The 100KB and 200KB File Size Limit
Government portals, university applications, HR systems, and job boards frequently require uploaded images to be under a specific file size — most commonly 100KB or 200KB. These limits apply to passport photos, signature scans, and profile pictures.
A typical smartphone photo is 3,000–8,000KB. Getting it to 100KB requires reducing both the pixel dimensions and the compression quality in the right combination.
The Two-Step Method
Step 1: Resize to appropriate dimensions
The most effective way to reduce any image to under 100–200KB is to resize it to the actual display size required by the form. Common requirements:
- Passport photo: 200×200 to 413×531 pixels
- Signature image: 280×80 to 400×120 pixels
- Profile photo: 150×150 to 300×300 pixels
Go to PixlTools Resize Image, enter the pixel dimensions required by the form, and download. This step alone typically reduces a smartphone photo from 4MB to 150–500KB.
Step 2: Compress to your target
After resizing, upload to PixlTools Image Compressor and adjust quality:
To reach ~200KB: Use quality 75–80 on a 400–600px image
To reach ~100KB: Use quality 65–70 on a 300–400px image
To reach ~50KB: Use quality 55–60 on a 200–300px image
Target Size Reference Table
| Dimensions | Quality 80 | Quality 70 | Quality 60 |
|---|---|---|---|
| 600×600 px | 120–200 KB | 80–130 KB | 55–90 KB |
| 400×400 px | 60–100 KB | 40–70 KB | 28–50 KB |
| 300×300 px | 35–60 KB | 22–40 KB | 15–28 KB |
| 200×200 px | 15–28 KB | 10–18 KB | 7–13 KB |
Use this as a starting point, then adjust — actual file sizes vary based on image content (solid backgrounds compress to much smaller than complex scenes).

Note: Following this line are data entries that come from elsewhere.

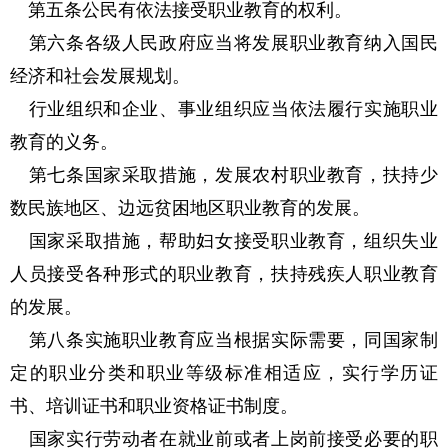
第五条公民有依法接受职业教育的权利。
第六条各级人民政府应当将发展职业教育纳入国民
经济和社会发展规划。
行业组织和企业、事业组织应当依法履行实施职业
教育的义务。
第七条国家采取措施，发展农村职业教育，扶持少
数民族地区、边远贫困地区职业教育的发展。
国家采取措施，帮助妇女接受职业教育，组织失业
人员接受各种形式的职业教育，扶持残疾人职业教育
的发展。
第八条实施职业教育应当根据实际需要，同国家制
定的职业分类和职业等级标准相适应，实行学历证
书、培训证书和职业资格证书制度。
国家实行劳动者在就业前或者上岗前接受必要的职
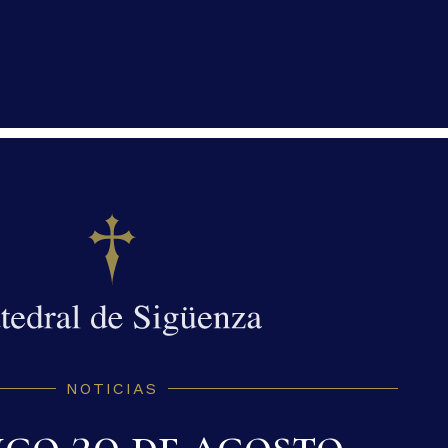
NOTICIAS
go 20 de agosto,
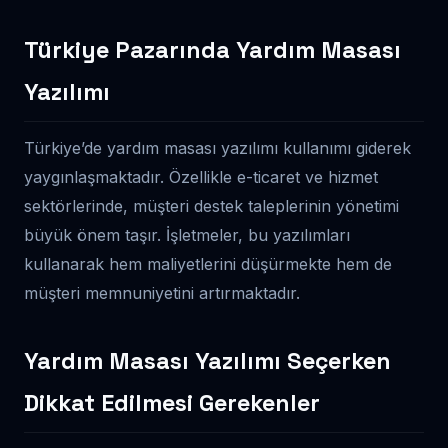
Türkiye Pazarında Yardım Masası
Yazılımı
Türkiye’de yardım masası yazılımı kullanımı giderek
yaygınlaşmaktadır. Özellikle e-ticaret ve hizmet
sektörlerinde, müşteri destek taleplerinin yönetimi
büyük önem taşır. İşletmeler, bu yazılımları
kullanarak hem maliyetlerini düşürmekte hem de
müşteri memnuniyetini artırmaktadır.
Yardım Masası Yazılımı Seçerken
Dikkat Edilmesi Gerekenler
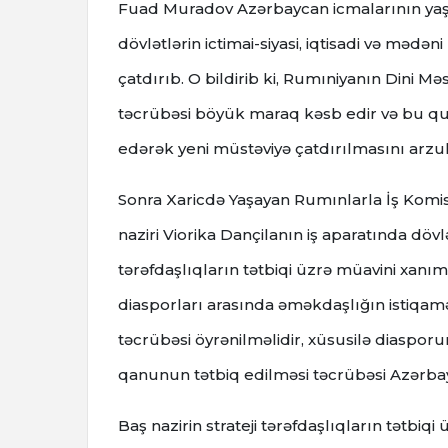
Fuad Muradov Azərbaycan icmalarının yaşad
dövlətlərin ictimai-siyasi, iqtisadi və mədən
çatdırıb. O bildirib ki, Rumıniyanın Dini Məs
təcrübəsi böyük maraq kəsb edir və bu 
edərək yeni müstəviyə çatdırılmasını arzul
Sonra Xaricdə Yaşayan Rumınlarla İş Komis
naziri Viorika Dançilanın iş aparatında döv
tərəfdaşlıqların tətbiqi üzrə müavini xanım 
diasporları arasında əməkdaşlığın istiqamə
təcrübəsi öyrənilməlidir, xüsusilə diasporu
qanunun tətbiq edilməsi təcrübəsi Azərbay
Baş nazirin strateji tərəfdaşlıqların tətbiq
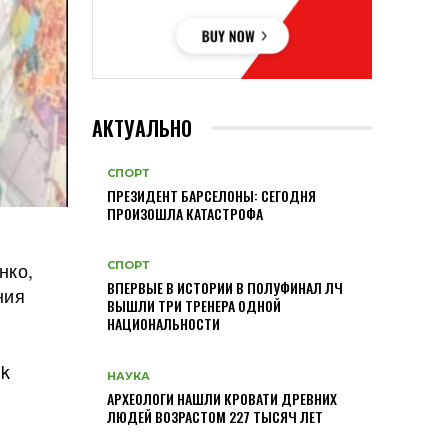
АКТУАЛЬНО
СПОРТ
ПРЕЗИДЕНТ БАРСЕЛОНЫ: СЕГОДНЯ
ПРОИЗОШЛА КАТАСТРОФА
в
нко,
СПОРТ
ВПЕРВЫЕ В ИСТОРИИ В ПОЛУФИНАЛ ЛЧ
ния
ВЫШЛИ ТРИ ТРЕНЕРА ОДНОЙ
НАЦИОНАЛЬНОСТИ
ok
НАУКА
АРХЕОЛОГИ НАШЛИ КРОВАТИ ДРЕВНИХ
ЛЮДЕЙ ВОЗРАСТОМ 227 ТЫСЯЧ ЛЕТ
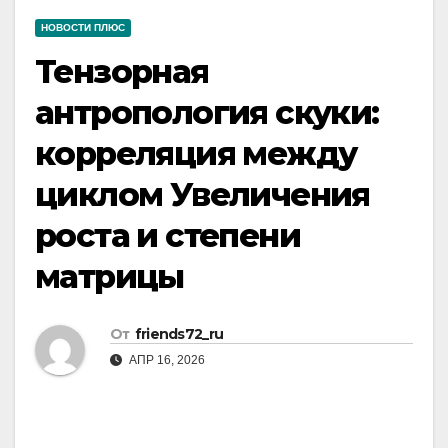
НОВОСТИ ПЛЮС
Тензорная
антропология скуки:
корреляция между
циклом Увеличения
роста и степени
матрицы
От
friends72_ru
АПР 16, 2026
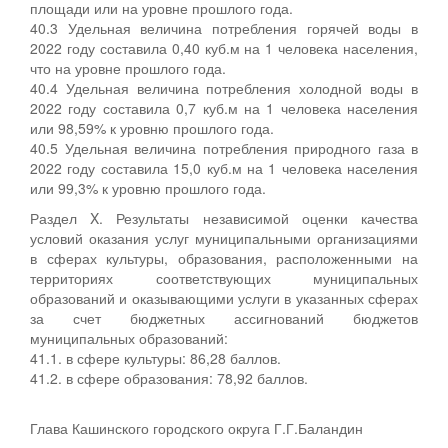
площади или на уровне прошлого года.
40.3 Удельная величина потребления горячей воды в
2022 году составила 0,40 куб.м на 1 человека населения,
что на уровне прошлого года.
40.4 Удельная величина потребления холодной воды в
2022 году составила 0,7 куб.м на 1 человека населения
или 98,59% к уровню прошлого года.
40.5 Удельная величина потребления природного газа в
2022 году составила 15,0 куб.м на 1 человека населения
или 99,3% к уровню прошлого года.
Раздел X. Результаты независимой оценки качества
условий оказания услуг муниципальными организациями
в сферах культуры, образования, расположенными на
территориях соответствующих муниципальных
образований и оказывающими услуги в указанных сферах
за счет бюджетных ассигнований бюджетов
муниципальных образований:
41.1. в сфере культуры: 86,28 баллов.
41.2. в сфере образования: 78,92 баллов.
Глава Кашинского городского округа Г.Г.Баландин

Use JPEG, Not PNG, for Document Photos
PNG uses lossless compression, so a 400×400 PNG photo will typically be 200–600KB regardless of compression settings. For passport photos and document uploads targeting 100KB or 200KB, always use JPEG.
If your image is PNG, use PixlTools PNG to JPG converter first, then compress the resulting JPEG.
Checking Your File Size
After downloading your compressed image:
- Windows: Right-click the file → Properties → check "Size"
- Mac: Right-click → Get Info → check "Size"
- iPhone: Open Files app → long-press the image → Info
If the file is still over your target, download the image again at a slightly lower quality setting (reduce by 5) or trim 20–30 pixels from each dimension.
Common Mistakes
Compressing without resizing first: A 3000×2000 pixel image at quality 50 still produces a 400–600KB JPEG. Resize to 400×300 first.
Saving as PNG for photos: PNG cannot reliably produce sub-100KB files for photographs. Use JPEG.
Compressing multiple times: Re-compressing a JPEG adds compression artifacts without making it smaller. Start from the original full-quality file each time.
Frequently Asked Questions
How do I reduce an image to exactly 100KB?
There is no single formula since file size depends on pixel content. Start with the table above as a guide, download, check the size, and adjust quality by ±5 until you land in the right range. Two or three attempts is usually enough.
Can I compress a PNG to 100KB?
Not for photographs. Use PNG to JPG converter first, then compress the JPEG to your target.
What dimensions should a 100KB profile photo be?
A 300×300 pixel JPEG at quality 70 typically produces a 22–40KB file. A 500×500 pixel JPEG at quality 75 is typically 60–100KB. Start with 400×400 at quality 75.
Does compressing to 100KB make the image look bad?
At the dimensions required for most form uploads (200–400px), quality 65–75 is effectively indistinguishable from the original at normal viewing sizes on screen and in print.